Welcome to Manim studio. A full-stack, distributed application that automatically transforms natural language prompts into programmatic, high-quality educational animations.
By chaining Large Language Models (LLMs) with the Manim mathematical animation engine, this system automates the traditionally labor-intensive process of scripting, animating, and rendering technical concepts into seamless video presentations.
Frontend & API:
- Next.js 16 (App Router)
- React 19, Tailwind CSS v4, Lucide React, Three.js
Infrastructure & Data:
- PostgreSQL via Prisma ORM
- Redis via ioredis
- BullMQ for Job Queues
- AWS S3 for Blob Storage
- Railway (Docker Containerization)
Media Processing:
- Python 3.11
- Manim v0.20.0
- FFmpeg
The platform is designed around a microservices-inspired architecture, decoupling the fast, user-facing Next.js application from the heavy, asynchronous video rendering workloads. Here is the rough architecture of the main workflow ->
When a client submits a generation request via the Next.js API (/api/generate), the system first validates the user's session using NextAuth.js. I have strictly enforced authentication before allocating any compute resources. Once verified, a new VideoJob is initialized in our PostgreSQL database (managed via Prisma) with a pending state.
Instead of processing the video synchronously—which would lead to HTTP timeouts and blocked threads—the API immediately offloads the task to a Redis-backed BullMQ queue.
Redis is the backbone of this asynchronous pipeline. It provides a durable, high-throughput message broker that ensures job persistence, allows for automatic retries, and enables the system to scale its worker nodes independently from the frontend API.
A dedicated Node.js worker (deployed via a Docker container) continuously polls the Redis queue. When a job is dequeued, it undergoes a multi-stage pipeline:
- Semantic Structuring: The raw prompt is passed to an LLM to generate a structured JSON blueprint mapping out distinct visual scenes.
- Code Generation: The worker orchestrates parallel LLM calls to translate each scene from the blueprint into executable Python code using the Manim library.
- Local Rendering: The worker spawns child processes (
execSync) to run Manim against the generated Python scripts, rendering out individual.mp4chunks at 480p/15fps. - Asset Concatenation: Once all chunks are successfully rendered, FFmpeg concatenates the segments into a single, seamless video file.
Relying on the container's ephemeral filesystem is dangerous for long-term storage. Therefore, the worker immediately uploads the final merged .mp4 to AWS S3. The PostgreSQL record is updated with the persistent S3 URL, and the client (which has been polling /api/job-status) receives the final payload to display the video.
The biggest complexity while building this pipeline to work robustly was to handle the queue jobs simultaneously and the worker's state being persistent avoiding crashing or timing out, so here are some optimization measures taken for MVP:
- Defensive Execution (240s Timeout): LLMs can hallucinate Manim syntax that causes the renderer to hang indefinitely.

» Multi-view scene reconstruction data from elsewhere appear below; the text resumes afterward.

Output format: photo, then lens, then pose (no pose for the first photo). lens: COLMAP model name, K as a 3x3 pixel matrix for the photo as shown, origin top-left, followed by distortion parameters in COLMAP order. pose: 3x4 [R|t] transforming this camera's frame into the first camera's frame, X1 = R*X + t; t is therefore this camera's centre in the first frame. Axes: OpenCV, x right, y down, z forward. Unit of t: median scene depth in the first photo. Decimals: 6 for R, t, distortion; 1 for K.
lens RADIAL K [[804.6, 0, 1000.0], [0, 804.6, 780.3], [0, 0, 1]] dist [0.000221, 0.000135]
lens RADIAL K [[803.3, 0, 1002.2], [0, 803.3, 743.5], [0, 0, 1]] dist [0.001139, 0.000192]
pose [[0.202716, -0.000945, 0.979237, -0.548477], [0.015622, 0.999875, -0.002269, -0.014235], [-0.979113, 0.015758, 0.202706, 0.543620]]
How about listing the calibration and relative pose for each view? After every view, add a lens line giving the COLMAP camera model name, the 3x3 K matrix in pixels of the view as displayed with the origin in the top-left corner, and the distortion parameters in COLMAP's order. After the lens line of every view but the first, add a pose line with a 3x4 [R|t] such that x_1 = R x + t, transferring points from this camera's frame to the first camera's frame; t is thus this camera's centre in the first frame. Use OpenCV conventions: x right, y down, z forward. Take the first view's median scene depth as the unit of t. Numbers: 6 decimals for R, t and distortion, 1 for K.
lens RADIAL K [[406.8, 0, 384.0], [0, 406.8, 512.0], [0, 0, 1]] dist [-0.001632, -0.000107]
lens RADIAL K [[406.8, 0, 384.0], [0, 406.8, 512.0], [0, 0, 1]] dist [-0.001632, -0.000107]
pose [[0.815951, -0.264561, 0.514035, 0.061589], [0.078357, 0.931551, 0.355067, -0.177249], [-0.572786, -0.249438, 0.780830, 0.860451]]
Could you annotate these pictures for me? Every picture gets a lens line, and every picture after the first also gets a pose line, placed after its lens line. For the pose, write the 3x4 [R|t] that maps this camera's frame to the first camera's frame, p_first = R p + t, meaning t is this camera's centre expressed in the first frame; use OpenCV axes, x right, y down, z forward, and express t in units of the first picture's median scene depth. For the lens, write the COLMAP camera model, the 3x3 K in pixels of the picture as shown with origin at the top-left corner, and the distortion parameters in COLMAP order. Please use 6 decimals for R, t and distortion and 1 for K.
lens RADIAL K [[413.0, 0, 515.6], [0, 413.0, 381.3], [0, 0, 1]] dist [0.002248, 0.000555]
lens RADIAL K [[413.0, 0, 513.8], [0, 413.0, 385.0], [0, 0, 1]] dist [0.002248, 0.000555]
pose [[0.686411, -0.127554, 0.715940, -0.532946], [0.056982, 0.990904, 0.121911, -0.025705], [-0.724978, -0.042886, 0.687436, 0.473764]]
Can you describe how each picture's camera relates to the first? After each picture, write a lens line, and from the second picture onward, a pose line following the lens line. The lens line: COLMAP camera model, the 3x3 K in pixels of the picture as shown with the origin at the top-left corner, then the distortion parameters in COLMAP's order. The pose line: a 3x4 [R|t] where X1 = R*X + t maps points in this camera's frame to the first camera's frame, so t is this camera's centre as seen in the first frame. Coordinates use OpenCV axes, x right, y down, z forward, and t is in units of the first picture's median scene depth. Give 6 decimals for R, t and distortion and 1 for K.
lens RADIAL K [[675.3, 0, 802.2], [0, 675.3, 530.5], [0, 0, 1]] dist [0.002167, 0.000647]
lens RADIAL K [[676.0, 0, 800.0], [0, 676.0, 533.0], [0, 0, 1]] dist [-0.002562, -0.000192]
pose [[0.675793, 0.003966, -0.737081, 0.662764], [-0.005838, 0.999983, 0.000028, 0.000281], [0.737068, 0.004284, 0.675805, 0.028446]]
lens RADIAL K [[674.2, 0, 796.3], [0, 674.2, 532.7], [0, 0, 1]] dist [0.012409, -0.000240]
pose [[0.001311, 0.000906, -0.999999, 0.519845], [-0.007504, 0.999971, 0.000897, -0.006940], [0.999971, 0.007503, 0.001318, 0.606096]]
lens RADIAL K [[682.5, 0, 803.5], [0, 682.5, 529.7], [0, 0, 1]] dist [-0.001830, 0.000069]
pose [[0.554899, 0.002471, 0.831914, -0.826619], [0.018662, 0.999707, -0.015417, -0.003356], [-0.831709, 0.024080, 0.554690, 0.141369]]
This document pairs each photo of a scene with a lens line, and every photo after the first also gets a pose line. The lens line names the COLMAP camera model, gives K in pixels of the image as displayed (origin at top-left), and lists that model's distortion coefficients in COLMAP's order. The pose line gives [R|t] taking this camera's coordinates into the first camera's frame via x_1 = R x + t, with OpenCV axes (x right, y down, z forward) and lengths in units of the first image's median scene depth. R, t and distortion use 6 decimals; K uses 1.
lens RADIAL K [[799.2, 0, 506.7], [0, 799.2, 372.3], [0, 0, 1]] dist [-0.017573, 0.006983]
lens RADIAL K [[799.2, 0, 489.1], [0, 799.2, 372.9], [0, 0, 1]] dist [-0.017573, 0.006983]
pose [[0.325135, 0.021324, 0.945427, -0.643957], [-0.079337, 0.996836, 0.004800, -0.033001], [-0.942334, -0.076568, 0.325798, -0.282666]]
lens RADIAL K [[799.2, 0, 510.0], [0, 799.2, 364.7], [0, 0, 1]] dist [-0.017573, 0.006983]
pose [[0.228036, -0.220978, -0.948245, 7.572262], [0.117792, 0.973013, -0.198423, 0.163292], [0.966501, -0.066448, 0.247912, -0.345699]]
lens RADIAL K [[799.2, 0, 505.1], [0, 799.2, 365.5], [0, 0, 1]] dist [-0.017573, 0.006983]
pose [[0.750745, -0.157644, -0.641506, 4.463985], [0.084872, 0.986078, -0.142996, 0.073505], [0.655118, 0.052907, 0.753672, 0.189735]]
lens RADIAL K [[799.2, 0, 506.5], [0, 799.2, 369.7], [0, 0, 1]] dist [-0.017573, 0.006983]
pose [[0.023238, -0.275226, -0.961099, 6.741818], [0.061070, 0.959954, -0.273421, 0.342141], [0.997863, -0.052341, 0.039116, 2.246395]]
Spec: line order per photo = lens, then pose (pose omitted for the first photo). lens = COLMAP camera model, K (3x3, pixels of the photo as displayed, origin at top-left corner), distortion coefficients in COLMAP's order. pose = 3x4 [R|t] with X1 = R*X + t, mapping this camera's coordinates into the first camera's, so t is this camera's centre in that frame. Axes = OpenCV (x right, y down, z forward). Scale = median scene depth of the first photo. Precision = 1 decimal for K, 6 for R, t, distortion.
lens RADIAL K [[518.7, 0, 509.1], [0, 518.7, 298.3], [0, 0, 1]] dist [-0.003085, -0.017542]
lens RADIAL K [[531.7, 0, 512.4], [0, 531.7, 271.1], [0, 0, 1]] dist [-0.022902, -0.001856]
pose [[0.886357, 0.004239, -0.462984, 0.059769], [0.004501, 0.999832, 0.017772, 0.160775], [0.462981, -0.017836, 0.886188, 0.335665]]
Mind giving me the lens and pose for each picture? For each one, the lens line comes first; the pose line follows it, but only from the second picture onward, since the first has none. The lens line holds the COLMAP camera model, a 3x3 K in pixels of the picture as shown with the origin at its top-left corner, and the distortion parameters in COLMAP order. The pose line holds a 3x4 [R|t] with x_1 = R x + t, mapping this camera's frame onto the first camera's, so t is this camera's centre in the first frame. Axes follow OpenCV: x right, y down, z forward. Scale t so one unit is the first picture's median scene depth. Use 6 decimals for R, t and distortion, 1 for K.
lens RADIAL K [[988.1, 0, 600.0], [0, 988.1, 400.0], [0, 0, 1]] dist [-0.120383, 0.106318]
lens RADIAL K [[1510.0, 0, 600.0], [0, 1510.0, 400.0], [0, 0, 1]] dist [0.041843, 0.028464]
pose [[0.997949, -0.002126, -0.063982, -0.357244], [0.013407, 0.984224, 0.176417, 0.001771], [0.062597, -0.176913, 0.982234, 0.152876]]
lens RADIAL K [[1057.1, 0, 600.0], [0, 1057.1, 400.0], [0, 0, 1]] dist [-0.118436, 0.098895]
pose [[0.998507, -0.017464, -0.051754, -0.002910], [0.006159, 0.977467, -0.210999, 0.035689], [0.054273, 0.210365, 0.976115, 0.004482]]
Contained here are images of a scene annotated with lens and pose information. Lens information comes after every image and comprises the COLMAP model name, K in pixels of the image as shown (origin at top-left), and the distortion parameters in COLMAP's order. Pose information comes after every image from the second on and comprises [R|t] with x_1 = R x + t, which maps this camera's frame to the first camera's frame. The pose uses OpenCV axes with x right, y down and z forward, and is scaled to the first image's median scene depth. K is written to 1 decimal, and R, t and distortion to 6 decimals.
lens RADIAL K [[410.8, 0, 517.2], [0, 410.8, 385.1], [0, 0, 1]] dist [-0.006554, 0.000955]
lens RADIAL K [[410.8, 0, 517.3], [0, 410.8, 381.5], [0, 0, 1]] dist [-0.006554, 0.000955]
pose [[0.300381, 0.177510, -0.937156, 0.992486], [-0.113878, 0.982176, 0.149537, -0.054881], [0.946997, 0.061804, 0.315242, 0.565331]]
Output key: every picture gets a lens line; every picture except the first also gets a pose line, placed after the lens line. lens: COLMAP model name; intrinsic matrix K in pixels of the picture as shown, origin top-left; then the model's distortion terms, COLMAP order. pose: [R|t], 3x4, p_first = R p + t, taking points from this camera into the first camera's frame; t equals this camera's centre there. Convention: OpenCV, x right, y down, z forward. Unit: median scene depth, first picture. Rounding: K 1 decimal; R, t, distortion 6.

The BullMQ worker wraps the entire generation pipeline in a
Promise.racewith a strict 4-minute timeout. If the threshold is breached, the worker gracefully kills the job, updates the database, and prevents the queue from stalling. - Fault-Tolerant Rendering: If a specific scene throws a syntax error during the Manim compilation step, the pipeline catches the error, skips the corrupted chunk, and continues rendering the remaining scenes. Partial success is prioritized over complete failure.
- Caching Layer: Before queuing a new heavy workload, the API checks the database for an exact
(userId, prompt, status: "completed")match. If a cached video exists, it is served instantly, bypassing the queue entirely. - Resource Limiting: Video generation is compute-heavy. We currently enforce a strict quota (maximum 3 videos per user) to control cloud costs and prevent abuse.
ManimStudioArchitecture.mp4
- Enhanced Cognitive Pipeline: Upgrading the prompt engineering and LLM orchestration to support multi-step reasoning. This will allow the system to generate significantly longer, more mathematically complex, and better-timed educational content.
- Tiered Architecture (Stripe Integration): Segmenting the user base into Free (capped limits, standard processing) and Pro (unlimited generation, priority queueing, 1080p60 rendering).
- Latency Optimization: Swapping the current client-side HTTP polling mechanism for WebSockets or Server-Sent Events (SSE) to reduce database load and provide real-time status updates.
You are welcome to contribute to this project! Whether you're fixing bugs, improving the Manim prompt engineering, or optimizing the FFmpeg pipeline, your help is appreciated.
- Fork the repository
- Create your feature branch (
git checkout -b feature/amazing-feature) - Commit your changes (
git commit -m 'feat: add some amazing feature') - Push to the branch (
git push origin feature/amazing-feature) - Open a Pull Request
Please ensure to write test cases for new features and I will highly appreciare any suggestions to reduce the latency of the videos and increase the quality of the videos.